Source texts of formatted documents
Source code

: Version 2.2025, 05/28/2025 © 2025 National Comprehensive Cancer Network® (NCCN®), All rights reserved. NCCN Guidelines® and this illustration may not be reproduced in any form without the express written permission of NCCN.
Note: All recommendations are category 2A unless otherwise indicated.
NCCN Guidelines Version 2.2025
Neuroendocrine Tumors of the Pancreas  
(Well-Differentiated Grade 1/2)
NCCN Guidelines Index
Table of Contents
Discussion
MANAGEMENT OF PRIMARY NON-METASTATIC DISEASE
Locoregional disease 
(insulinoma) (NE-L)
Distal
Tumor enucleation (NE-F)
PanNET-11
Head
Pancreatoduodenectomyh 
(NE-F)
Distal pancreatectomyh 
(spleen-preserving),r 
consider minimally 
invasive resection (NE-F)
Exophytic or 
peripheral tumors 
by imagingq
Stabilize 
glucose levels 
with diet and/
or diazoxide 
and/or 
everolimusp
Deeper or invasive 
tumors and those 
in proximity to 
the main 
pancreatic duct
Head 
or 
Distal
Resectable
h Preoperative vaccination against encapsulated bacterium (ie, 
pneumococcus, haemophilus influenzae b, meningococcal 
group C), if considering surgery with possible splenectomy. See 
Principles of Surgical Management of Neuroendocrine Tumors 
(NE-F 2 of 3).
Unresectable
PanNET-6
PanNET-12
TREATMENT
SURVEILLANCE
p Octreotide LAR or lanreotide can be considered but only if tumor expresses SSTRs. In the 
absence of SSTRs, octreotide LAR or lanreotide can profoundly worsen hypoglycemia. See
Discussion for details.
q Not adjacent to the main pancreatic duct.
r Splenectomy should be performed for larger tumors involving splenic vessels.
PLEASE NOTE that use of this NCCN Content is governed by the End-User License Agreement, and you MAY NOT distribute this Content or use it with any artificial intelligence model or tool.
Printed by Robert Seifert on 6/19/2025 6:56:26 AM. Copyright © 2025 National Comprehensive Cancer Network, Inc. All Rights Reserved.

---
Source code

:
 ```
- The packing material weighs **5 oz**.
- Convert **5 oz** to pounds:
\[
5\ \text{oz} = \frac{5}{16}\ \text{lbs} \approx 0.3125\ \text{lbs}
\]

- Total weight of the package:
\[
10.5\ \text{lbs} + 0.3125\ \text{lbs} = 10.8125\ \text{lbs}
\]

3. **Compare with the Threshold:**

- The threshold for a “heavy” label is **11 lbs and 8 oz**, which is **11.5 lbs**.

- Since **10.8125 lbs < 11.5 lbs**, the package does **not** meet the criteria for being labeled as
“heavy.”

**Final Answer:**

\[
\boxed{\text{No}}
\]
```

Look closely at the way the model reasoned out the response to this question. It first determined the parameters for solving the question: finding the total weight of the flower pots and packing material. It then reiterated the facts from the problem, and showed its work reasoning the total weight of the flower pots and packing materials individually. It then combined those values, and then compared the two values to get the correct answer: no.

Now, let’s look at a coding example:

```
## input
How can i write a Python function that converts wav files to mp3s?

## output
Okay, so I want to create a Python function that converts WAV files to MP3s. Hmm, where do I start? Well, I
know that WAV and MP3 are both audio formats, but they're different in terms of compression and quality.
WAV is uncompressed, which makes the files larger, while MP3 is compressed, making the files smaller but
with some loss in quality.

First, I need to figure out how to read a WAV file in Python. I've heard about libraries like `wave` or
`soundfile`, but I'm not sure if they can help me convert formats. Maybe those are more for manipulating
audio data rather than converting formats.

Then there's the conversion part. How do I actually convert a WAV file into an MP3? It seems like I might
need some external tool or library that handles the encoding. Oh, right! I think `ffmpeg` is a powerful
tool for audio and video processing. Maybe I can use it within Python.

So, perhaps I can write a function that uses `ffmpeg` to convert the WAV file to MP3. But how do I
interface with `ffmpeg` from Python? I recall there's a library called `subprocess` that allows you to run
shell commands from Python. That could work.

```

- _Directions for this task_: Copy every line from the records above that contains the word "audio".

- _Answer to this exercise_:
know that WAV and MP3 are both audio formats, but they're different in terms of compression and quality.
audio data rather than converting formats.
tool for audio and video processing. Maybe I can use it within Python.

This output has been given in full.